What is the most vulnerable time for a new and growing business? The answer varies depending on whom you ask. One school of thought, however, brackets the six months before and after the death of the business owner as the riskiest period.
Considering that a business is often an owner’s most significant asset, continued smooth operation during this high-risk time deserves prioritizing – especially as the probate process is undertaken. Covering the bases rests in robust planning that anticipates and avoids probate hurdles.
Think and act ahead
Everyone knows it’s important to have a personal estate plan in place to avoid probate hassles. Having a will is the cornerstone of such plans but when it comes to business; don’t overestimate a will’s power.
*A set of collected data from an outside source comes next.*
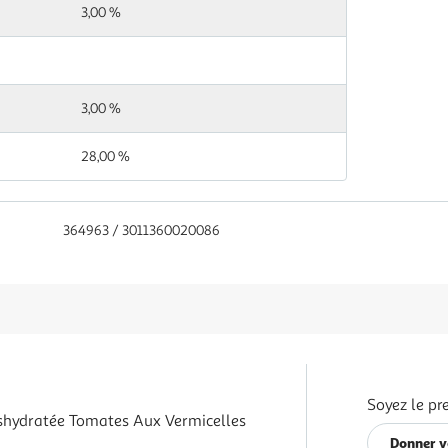
g
3,00 %
< 0,1
g
3,00 %
4,4 g
28,00 %
1,1 g
< 0,5
g
364963 / 3011360020086
0,5 g
0,66
g
Soyez le pr
hydratée Tomates Aux Vermicelles
Donner v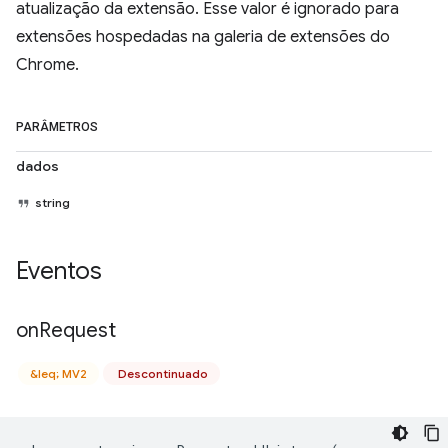
atualização da extensão. Esse valor é ignorado para
extensões hospedadas na galeria de extensões do
Chrome.
PARÂMETROS
dados
string
Eventos
on
Request
&leq; MV2
Descontinuado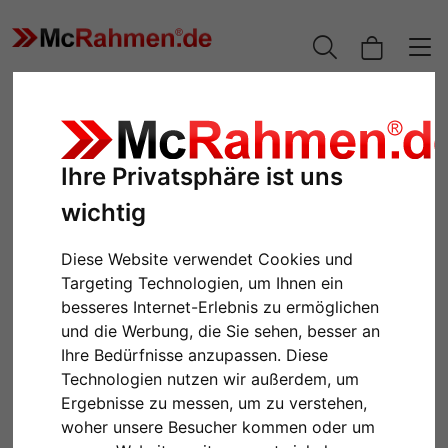
Ihre Privatsphäre ist uns
wichtig
Diese Website verwendet Cookies und
Targeting Technologien, um Ihnen ein
besseres Internet-Erlebnis zu ermöglichen
und die Werbung, die Sie sehen, besser an
Zurück
Weiter
Ihre Bedürfnisse anzupassen. Diese
Technologien nutzen wir außerdem, um
Ergebnisse zu messen, um zu verstehen,
woher unsere Besucher kommen oder um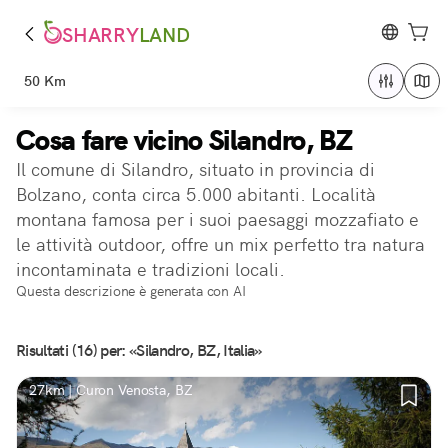
SHARRY
LAND
50 Km
Cosa fare vicino Silandro, BZ
Il comune di Silandro, situato in provincia di
Bolzano, conta circa 5.000 abitanti. Località
montana famosa per i suoi paesaggi mozzafiato e
le attività outdoor, offre un mix perfetto tra natura
incontaminata e tradizioni locali.
Questa descrizione è generata con AI
Risultati (16) per: «Silandro, BZ, Italia»
27km | Curon Venosta, BZ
Legally, a will expresses the creator’s desire for distributing assets. The probate court is obliged to use the document to guide decisions, but only if it is appropriately and legally executed. For the sake of business continuity, you want a separate legal roadmap so that operations continue smoothly throughout the probate process. To achieve that, it’s best to, in advance:
- Name who will run the business through the probate procedures
- Establish plans for maintaining business cash flow and family income
- Identify a power of attorney entrusted only with ushering business interests through probate
At ground level
In addition to the items above, there are some other keystones worth understanding.
- Buy-Sell agreements: These contracts are like prenuptial agreements, laying out terms for business interest holders about when they can sell their interests, to whom and at what price.
- Trusts: While highly touted and useful in providing probate protection, the wrong type of trust can hurt a business. You manage your business in a revocable trust. A trustee manages it if the business is in an irrevocable trust.
- Real estate: Business-owned real estate is treated as a business asset in probate. But property is often owned separately and rented to the business. In such cases, joint ownership with right of survivorship spelled out, a life estate or transfer on death deed, mitigates or eliminates probate hassles.
Finally, consider inventorying indirect business-related assets – such as patents or insurance policies – to be sure titling and beneficiary designations are established correctly.
In the end, a clear plan reduces potential damaging probate snarls.